What you need to know about Rocket Lab, SpaceX’s biggest rival

By Harriet Piercy

Published Mar 6, 2021 at 10:00 AM

Reading time: 3 minutes

Within the private space industry, SpaceX (founded by the infamous Elon Musk) seems to get most of the limelight, which isn’t actually all that fair. Blue Origin, backed by its own billionaire founder Jeff Bezos has long been SpaceX’s main competitor, albeit slightly lagging competitor even if it was founded two years before the former. Now however, they may both need to step aside because a brand new rocket, called Neutron, is coming for number one position.

Rocket Lab, the aerospace manufacturer that created Neutron, was originally founded in New Zealand and is now headquartered in Long Beach, California. The company, as does SpaceX, regularly goes to orbit with its flagship rocket called Electron, which has flown 18 times in under four years, boasting almost 100 satellite deliveries into space. On 1 March, 2021, Rocket Lab unveiled Neutron, its latest rocket, which is 40 metres tall and is able to carry 20 times the weight Electron can. This enables it to enter markets that focus on larger satellites and mega-constellation launches, as well as future robotics missions to the Moon and possibly Mars.

Rocket Lab’s merger with Vector

According to the MIT Technology Review, Rocket Lab says Neutron will be designed for human spaceflight as well. The company calls it a “direct alternative” to the SpaceX Falcon 9 rocket, proving that smaller launch companies can gain territory where SpaceX plays. The dream to take on this position within the market is being helped by Rocket Lab’s merger with Vector Acquisition Corporation—which is a type of company (special purpose acquisition company or SPAC) that allows other business to go public without an IPO—will allow Rocket Lab to benefit from an enormous influx of money, pushing its new found value to $4.1 billion.

As part of the merger, Rocket Lab will receive about $750 million in fresh capital as well as $320 million from Vector Acquisition and $470 million from private investment public equity (PIPE). Upon the deal’s closure, which is expected to be in the second financial quarter, Rocket Lab will list on Nasdaq under the ticker ‘RKLB’. Rocket Lab’s CEO Peter Beck recently told the Observer that “The majority of folks running space companies are billionaires, If you have access to those kinds of capital, it kind of negates the necessity to raise money on the public markets.”

Beck publicly announced on Monday 1 March that “This milestone accelerates Rocket Lab’s ability to unlock the full potential of space through our launch and spacecraft platforms and catalyses our ambition to create a new multi-billion-dollar business vertical in space applications.”

Both SpaceX and Rocket Lab invest in cheaper spaceflight through the use of lower cost materials as well as reusable systems—just like the first-stage booster of the SpaceX Falcon 9, Neutron’s will be designed in the same way and purposed to land vertically on an ocean platform, and a debut flight may be launched as early as 2024.

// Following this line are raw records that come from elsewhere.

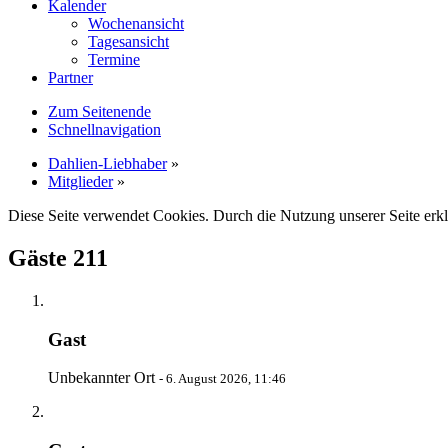
Kalender
Wochenansicht
Tagesansicht
Termine
Partner
Zum Seitenende
Schnellnavigation
Dahlien-Liebhaber
»
Mitglieder
»
Diese Seite verwendet Cookies. Durch die Nutzung unserer Seite erkl
Gäste
211
Gast
Unbekannter Ort
-
6. August 2026, 11:46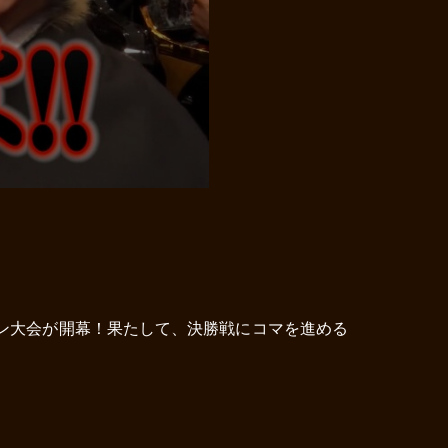
ン大会が開幕！果たして、決勝戦にコマを進める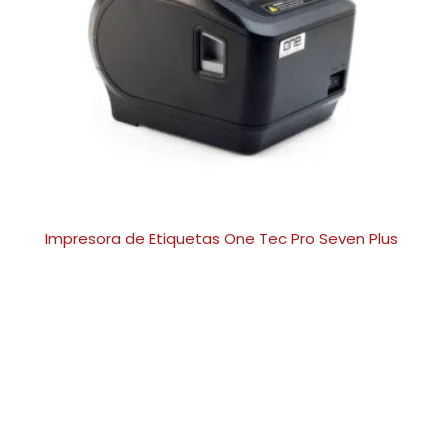
Impresora de Etiquetas One Tec Pro Seven Plus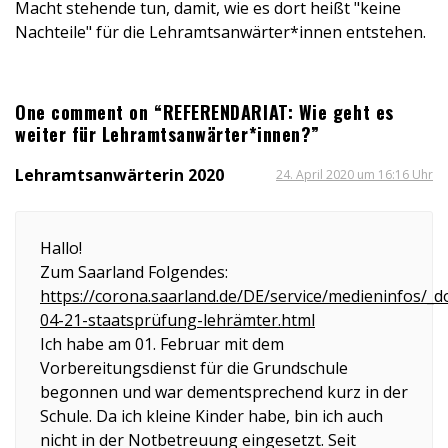
Macht stehende tun, damit, wie es dort heißt "keine
Nachteile" für die Lehramtsanwärter*innen entstehen.
One comment on “REFERENDARIAT: Wie geht es
weiter für Lehramtsanwärter*innen?”
Lehramtsanwärterin 2020
24. April 2020 um 16:16 Uhr
Hallo!
Zum Saarland Folgendes:
https://corona.saarland.de/DE/service/medieninfos/
04-21-staatsprüfung-lehrämter.html
Ich habe am 01. Februar mit dem
Vorbereitungsdienst für die Grundschule
begonnen und war dementsprechend kurz in der
Schule. Da ich kleine Kinder habe, bin ich auch
nicht in der Notbetreuung eingesetzt. Seit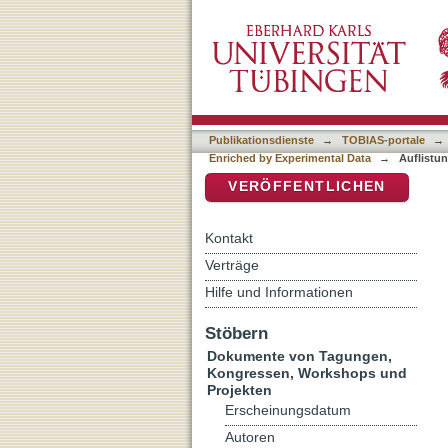
Auflistung Linguistic Evi
DSpace Repositorium (Manakin b
Data nach Titel
Publikationsdienste
→
TOBIAS-portale
→
Enriched by Experimental Data
→
Auflistun
VERÖFFENTLICHEN
Kontakt
Verträge
Hilfe und Informationen
Stöbern
Dokumente von Tagungen,
Kongressen, Workshops und
Projekten
Erscheinungsdatum
Autoren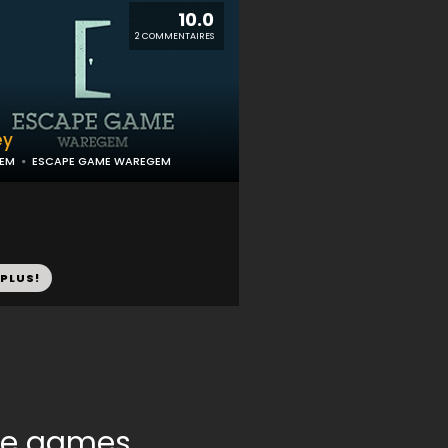
10.0
2 COMMENTAIRES
ey
EM
ESCAPE GAME WAREGEM
 PLUS!
pe games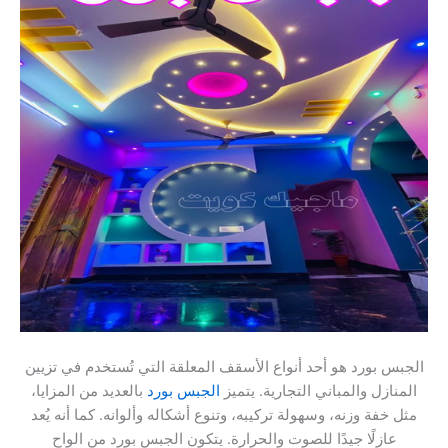
الجبس بورد هو أحد أنواع الأسقف المعلقة التي تُستخدم في تزيين
المنازل والمباني التجارية. يتميز
الجبس بورد
بالعديد من المزايا،
مثل خفة وزنه، وسهولة تركيبه، وتنوع أشكاله وألوانه. كما أنه يُعد
عازلًا جيدًا للصوت والحرارة. يتكون الجبس بورد من الواح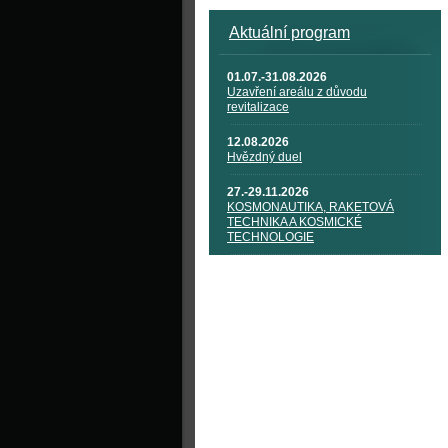
Aktuální program
01.07.-31.08.2026
Uzavření areálu z důvodu
revitalizace
12.08.2026
Hvězdný duel
27.-29.11.2026
KOSMONAUTIKA, RAKETOVÁ
TECHNIKA A KOSMICKÉ
TECHNOLOGIE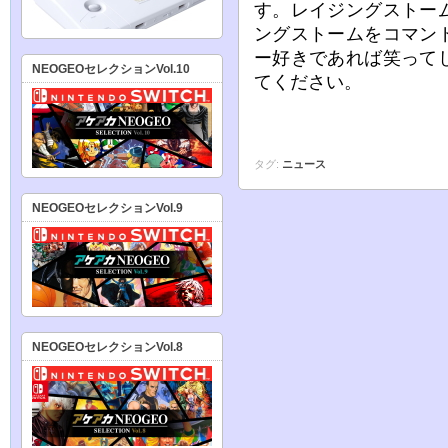
す。レイジングストー
ングストームをコマン
ー好きであれば笑って
NEOGEOセレクションVol.10
てください。
タグ:
ニュース
NEOGEOセレクションVol.9
NEOGEOセレクションVol.8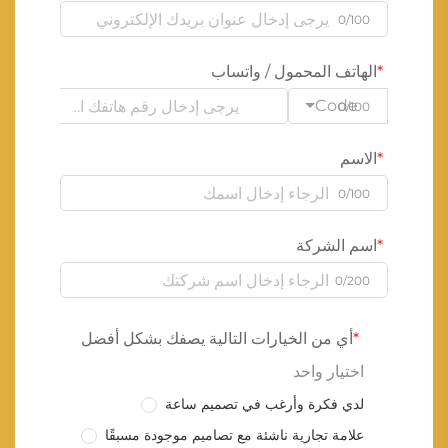
0/100
الهاتف المحمول / واتساب
Code
0/100
الاسم
0/100
اسم الشركة
0/200
أي من الخيارات التالية يصفك بشكل أفضل
اختيار واحد
لدي فكرة وأرغب في تصميم ساعة
علامة تجارية ناشئة مع تصاميم موجودة مسبقًا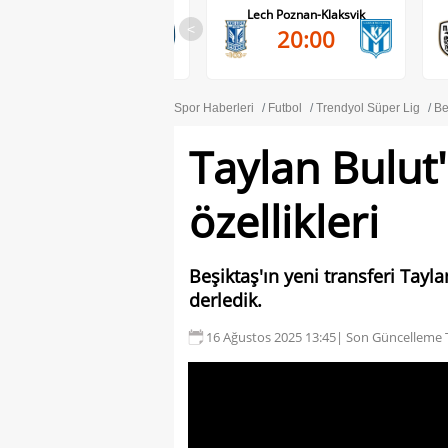
RB Salzburg-Pafos FC
Lech Poznan-Klaksvik
<
20:00
20:00
Spor Haberleri
Futbol
Trendyol Süper Lig
Be
Taylan Bulut
özellikleri
Beşiktaş'ın yeni transferi Tayla
derledik.
16 Ağustos 2025 13:45
| Son Güncelleme T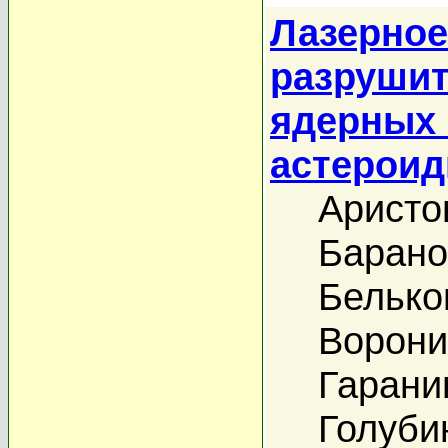
Лазерное
разрушит
ядерных 
астерои
Аристо
Барано
Белько
Ворони
Гаранин
Голубин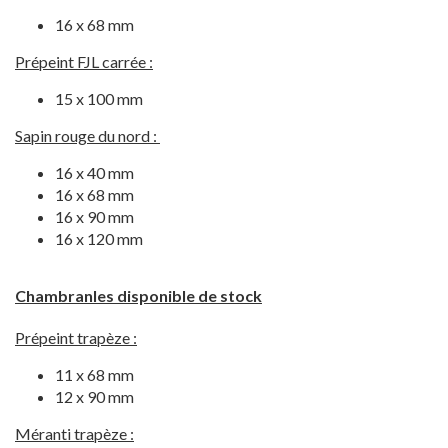
16 x 68 mm
Prépeint FJL carrée :
15 x 100 mm
Sapin rouge du nord :
16 x 40 mm
16 x 68 mm
16 x 90 mm
16 x 120 mm
Chambranles disponible de stock
Prépeint trapèze :
11 x 68 mm
12 x 90 mm
Méranti trapèze :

All in all, Neutron’s journey is looking a lot like the SpaceX Falcon 9 in many ways, although for now SpaceX remains ahead because of the sheer enormity of its funding, fame and technological advancements. However, it doesn’t just have Rocket Lab on its tail, there are many other smaller and privately-owned companies with their eyes up high as well. “There are some things we said we would never do, but we are going to build a big rocket,” Beck said, and I have no doubt that he will.

What does the SpaceX Starship landing mean for space travel?

When it comes to SpaceX’s recent achievements, a vehicle called (fittingly) Starship, that the company has been developing with the sole purpose of sending astronauts to the Moon, Mars and other exotic destinations, has after much, much trial and error, landed safely after a high altitude flight. It did however blow up ten minutes after landing from what appeared to have been a methane leak, but the mission of landing safely was still met. SpaceX has finally proven that Starship can indeed fly high, and land in one safe piece.

Thankfully, there will be more testing before actual humans are stuffed into it, but Musk is most certainly closer to flying Starship into space sometime in 2021, and he expresses hopes of launching people to Mars by 2026, possibly even 2024, “If we get lucky.” Yikes.

A question on my mind however is, in a generation to come, will we still be looking at stars from Earth, or somewhere else? Space tourism is still very much in its infancy, but at the rate of space innovation this far, we may all be booking Venus for our Christmas getaways.